“I have everything”: Exploring the final years Tina Turner spent in Switzerland
When you’re one of the biggest stars in the world, finding a true escape seems unfathomable – it took Tina Turner some searching to finally uncover where she felt at home.
Considering all the struggles and strife she endured right from her upbringing in Nutbush, Tennessee, all the way up to the height of the world stage, Turner’s story was the true exemplification of the fact that fame is often far from rosy, and does not make anyone immune from tragedy or hardship in any form.
Yet from her rural upbringing in the devoutly religious grip of her family, something about Turner – or Anna Mae Bullock as she was first known – always seemed instinctively all-American… it was the country that made her, broke her, and eventually wrapped her up in their arms as their own homegrown star.
However, the reality is that this was far from the truth… What’s more, Turner was keenly aware of it, and even in the height of the stardom she had so long fought for, she pined to escape, and the stars and the stripes once pretended to promise greatness, but for her, in the end, they became more like shackles.

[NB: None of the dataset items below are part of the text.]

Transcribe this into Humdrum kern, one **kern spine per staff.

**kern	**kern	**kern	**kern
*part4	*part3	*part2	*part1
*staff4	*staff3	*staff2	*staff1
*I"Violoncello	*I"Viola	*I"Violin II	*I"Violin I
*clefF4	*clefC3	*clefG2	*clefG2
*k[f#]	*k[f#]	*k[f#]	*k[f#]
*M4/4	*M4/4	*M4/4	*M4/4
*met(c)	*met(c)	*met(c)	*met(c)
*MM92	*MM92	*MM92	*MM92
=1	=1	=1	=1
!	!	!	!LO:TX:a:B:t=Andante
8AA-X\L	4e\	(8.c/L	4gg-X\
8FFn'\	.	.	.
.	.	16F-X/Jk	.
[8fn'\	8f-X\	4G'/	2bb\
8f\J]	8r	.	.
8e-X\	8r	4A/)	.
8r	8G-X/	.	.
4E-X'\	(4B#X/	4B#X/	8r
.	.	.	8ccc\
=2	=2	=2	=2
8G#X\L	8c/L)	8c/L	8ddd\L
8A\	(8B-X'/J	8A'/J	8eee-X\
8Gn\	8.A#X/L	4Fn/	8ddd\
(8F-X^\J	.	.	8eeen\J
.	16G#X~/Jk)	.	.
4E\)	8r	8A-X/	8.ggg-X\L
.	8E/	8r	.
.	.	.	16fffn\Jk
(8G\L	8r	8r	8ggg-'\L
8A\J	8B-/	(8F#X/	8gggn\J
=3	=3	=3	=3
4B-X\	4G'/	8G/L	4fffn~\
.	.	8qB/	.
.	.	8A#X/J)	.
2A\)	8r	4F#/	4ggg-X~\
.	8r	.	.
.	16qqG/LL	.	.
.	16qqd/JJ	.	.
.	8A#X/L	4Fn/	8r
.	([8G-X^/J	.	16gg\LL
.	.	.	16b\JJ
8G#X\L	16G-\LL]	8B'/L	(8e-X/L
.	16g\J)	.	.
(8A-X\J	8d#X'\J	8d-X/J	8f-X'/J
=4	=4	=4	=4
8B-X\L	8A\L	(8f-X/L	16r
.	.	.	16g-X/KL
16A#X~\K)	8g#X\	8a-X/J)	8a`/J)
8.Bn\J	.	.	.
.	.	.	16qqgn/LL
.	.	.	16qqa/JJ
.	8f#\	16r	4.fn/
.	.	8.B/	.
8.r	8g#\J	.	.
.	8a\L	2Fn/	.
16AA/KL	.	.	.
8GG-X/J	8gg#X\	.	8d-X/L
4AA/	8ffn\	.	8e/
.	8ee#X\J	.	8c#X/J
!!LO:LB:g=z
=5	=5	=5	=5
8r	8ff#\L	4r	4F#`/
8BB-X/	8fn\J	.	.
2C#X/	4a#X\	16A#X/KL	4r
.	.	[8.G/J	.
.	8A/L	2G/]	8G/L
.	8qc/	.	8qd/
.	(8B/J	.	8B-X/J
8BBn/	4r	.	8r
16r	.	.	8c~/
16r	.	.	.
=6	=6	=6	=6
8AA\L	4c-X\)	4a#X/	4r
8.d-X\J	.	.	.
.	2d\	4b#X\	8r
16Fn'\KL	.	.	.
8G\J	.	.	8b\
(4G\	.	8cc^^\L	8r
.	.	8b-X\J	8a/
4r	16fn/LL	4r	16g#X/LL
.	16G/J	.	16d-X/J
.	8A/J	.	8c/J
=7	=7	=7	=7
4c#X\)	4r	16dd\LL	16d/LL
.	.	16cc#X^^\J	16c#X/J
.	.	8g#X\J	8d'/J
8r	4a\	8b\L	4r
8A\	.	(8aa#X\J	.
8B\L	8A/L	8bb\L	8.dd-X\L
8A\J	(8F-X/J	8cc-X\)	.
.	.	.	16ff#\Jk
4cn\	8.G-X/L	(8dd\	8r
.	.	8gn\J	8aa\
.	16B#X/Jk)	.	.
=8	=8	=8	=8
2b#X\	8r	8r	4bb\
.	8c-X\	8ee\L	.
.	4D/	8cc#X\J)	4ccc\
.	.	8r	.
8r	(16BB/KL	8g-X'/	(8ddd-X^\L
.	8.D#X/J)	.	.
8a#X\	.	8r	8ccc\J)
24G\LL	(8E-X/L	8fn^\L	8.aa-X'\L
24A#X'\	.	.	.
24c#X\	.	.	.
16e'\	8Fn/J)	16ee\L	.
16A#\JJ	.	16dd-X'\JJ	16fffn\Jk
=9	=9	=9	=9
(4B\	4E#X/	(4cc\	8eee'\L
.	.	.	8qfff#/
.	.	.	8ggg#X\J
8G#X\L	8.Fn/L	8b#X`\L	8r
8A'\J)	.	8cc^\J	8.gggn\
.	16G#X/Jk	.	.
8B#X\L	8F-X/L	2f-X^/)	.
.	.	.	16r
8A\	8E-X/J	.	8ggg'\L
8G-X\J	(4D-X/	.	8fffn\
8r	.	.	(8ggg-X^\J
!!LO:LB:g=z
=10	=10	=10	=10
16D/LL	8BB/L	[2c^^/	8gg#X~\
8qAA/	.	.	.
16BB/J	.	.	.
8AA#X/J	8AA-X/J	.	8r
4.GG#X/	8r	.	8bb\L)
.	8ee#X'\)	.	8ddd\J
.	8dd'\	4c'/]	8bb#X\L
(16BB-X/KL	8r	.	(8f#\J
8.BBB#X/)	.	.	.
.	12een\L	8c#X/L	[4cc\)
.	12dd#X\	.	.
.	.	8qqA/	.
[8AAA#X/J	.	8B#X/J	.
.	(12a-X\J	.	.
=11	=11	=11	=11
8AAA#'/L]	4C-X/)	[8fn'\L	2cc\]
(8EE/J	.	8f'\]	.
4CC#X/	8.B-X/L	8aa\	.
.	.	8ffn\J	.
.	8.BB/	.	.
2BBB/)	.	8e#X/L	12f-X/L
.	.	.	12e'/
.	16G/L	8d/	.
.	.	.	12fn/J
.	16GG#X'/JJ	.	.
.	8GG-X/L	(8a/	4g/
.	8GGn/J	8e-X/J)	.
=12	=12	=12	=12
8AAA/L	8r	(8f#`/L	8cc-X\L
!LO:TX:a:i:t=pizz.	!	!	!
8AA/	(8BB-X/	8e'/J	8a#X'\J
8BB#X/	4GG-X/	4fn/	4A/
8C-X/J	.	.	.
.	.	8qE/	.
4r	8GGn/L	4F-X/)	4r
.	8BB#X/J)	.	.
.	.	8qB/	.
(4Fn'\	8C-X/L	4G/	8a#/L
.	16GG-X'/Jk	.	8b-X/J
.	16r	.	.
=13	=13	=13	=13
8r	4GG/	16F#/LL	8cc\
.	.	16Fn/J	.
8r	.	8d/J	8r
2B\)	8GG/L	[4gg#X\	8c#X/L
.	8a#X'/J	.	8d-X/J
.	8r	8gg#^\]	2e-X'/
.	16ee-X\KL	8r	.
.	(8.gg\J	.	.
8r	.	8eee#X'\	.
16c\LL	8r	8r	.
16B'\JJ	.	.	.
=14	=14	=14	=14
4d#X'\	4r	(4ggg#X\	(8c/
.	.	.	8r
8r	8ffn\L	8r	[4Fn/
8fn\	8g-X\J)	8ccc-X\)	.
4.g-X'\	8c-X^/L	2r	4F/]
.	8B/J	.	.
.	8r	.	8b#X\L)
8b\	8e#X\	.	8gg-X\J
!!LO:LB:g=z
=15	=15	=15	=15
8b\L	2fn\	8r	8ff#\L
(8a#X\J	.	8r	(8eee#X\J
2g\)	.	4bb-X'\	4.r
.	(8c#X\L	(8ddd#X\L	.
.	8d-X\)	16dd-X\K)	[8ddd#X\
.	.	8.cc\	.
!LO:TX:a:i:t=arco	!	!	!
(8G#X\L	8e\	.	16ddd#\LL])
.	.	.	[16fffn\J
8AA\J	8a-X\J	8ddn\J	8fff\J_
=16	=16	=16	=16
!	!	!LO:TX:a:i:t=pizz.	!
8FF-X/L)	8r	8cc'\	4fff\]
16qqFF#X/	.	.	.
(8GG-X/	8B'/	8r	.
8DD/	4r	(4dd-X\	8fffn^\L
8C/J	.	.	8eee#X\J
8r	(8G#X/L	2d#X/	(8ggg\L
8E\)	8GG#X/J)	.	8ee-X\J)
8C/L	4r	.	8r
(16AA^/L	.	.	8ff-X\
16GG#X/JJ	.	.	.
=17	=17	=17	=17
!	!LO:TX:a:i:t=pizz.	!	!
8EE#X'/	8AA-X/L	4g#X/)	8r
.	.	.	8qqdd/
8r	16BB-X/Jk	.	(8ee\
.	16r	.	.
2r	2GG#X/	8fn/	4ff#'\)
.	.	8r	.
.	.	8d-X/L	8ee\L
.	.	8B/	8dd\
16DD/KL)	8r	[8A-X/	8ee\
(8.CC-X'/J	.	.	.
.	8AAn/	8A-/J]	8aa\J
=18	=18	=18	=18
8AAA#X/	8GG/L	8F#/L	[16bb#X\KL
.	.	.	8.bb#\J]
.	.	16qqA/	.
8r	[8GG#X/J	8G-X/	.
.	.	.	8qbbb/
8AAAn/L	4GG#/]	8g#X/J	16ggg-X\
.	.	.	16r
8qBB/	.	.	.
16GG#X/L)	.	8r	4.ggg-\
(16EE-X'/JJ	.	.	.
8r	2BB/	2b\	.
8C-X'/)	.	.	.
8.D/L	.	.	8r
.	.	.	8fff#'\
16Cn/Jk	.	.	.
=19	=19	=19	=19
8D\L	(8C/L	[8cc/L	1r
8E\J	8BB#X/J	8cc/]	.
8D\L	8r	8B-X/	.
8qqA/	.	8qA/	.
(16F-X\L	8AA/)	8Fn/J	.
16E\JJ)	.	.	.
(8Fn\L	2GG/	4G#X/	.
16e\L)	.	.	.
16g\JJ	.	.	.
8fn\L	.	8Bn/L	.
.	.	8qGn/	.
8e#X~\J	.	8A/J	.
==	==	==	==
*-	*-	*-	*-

It was never better proven than in the 60 Minutes interview she gave in 1996, with a three-month tour of Europe being planned for that year, where she was expected to make $100 million. The journalist, Mike Wallace, was stunned – he had no concept that she was such a huge deal on the continent across the ocean.
“No one in America knows that,” Turner replied, a solemn testament to the truth she had known for quite some time.
Plainly, the US never realised the gift that they had in her presence. They robbed her for so long of the stardom she truly deserved, only to lavish it on her so forcefully when it finally arrived that it ended up coming across as insincere. But then came the protectiveness and shallow-mindedness. She was theirs and no one else’s, even though this was extremely far from the case.
What Turner actually knew to be true was the fact that Europe was the place where she was not only more popular, but where she would be treated with a greater sense of respect and certain anonymity that America could never even conceive of. In no small degree, that could also be attributed to Erwin Bach.

The German label executive who signed the singer to EMI in 1986 to launch her career comeback also morphed into her romantic soul mate, with Turner saying it was “love at first sight” from the second she set eyes on him at Düsseldorf Airport – together, just under a decade later, they moved to Switzerland, where she remained happy for the rest of her days.
The rugged country, a far cry from the glare of the stage and the scream of the fans, offered all the peace and contentment that Turner ever needed, and she felt no longing to ever return to where she came from, saying in 2019, “I have everything… When I sit at the Lake Zurich, in the house that I have, I am so serene. I have no problems.”
To overcome all the pain she suffered, let alone find that sense of contentment and block out the noise, was not testament to Turner giving up or stepping away from the life she had strived so long to build – it was a place where music and fame no longer felt the need to enter into her psyche, with her final album, Twenty Four Seven, having been released in 1999.
With the extent of health problems that she had, Switzerland was the perfectly calm backdrop where she could assess the rest of her life on her own terms. Even still, it didn’t come without its difficult moments – her sons Craig and Ronnie both tragically passed away in 2018 and 2022, respectively – but critically, she could handle that grief out of the glare of the public eye.
Ultimately, leaving the world herself on May 24th, 2023, at her home in Küsnacht, Turner left a legacy that roared like a lion on the outside, but paled into tame comparison with the life that had become familiar in the years leading up to that point. After her death, neighbours spoke of her being a quiet, friendly individual within the community.
This was not the typical mark of the ‘Queen of Rock and Roll‘, but nor did she want it to be. For the most part, Switzerland was not the place for music or letting the cameras in to a huge extent, particularly in latter years. Throughout most of her life, Turner was never one to retreat into the shadows.
But this was different. This was the peace she had finally found after a lifetime of fighting for that. Much like she had grappled for her fame in her younger days, she was not about to let that go once she got her hands on it. Turner was an icon, but behind it all, she was a woman who needed the rest from a life that had not always been kind. Switzerland was the perfect hidden chalice.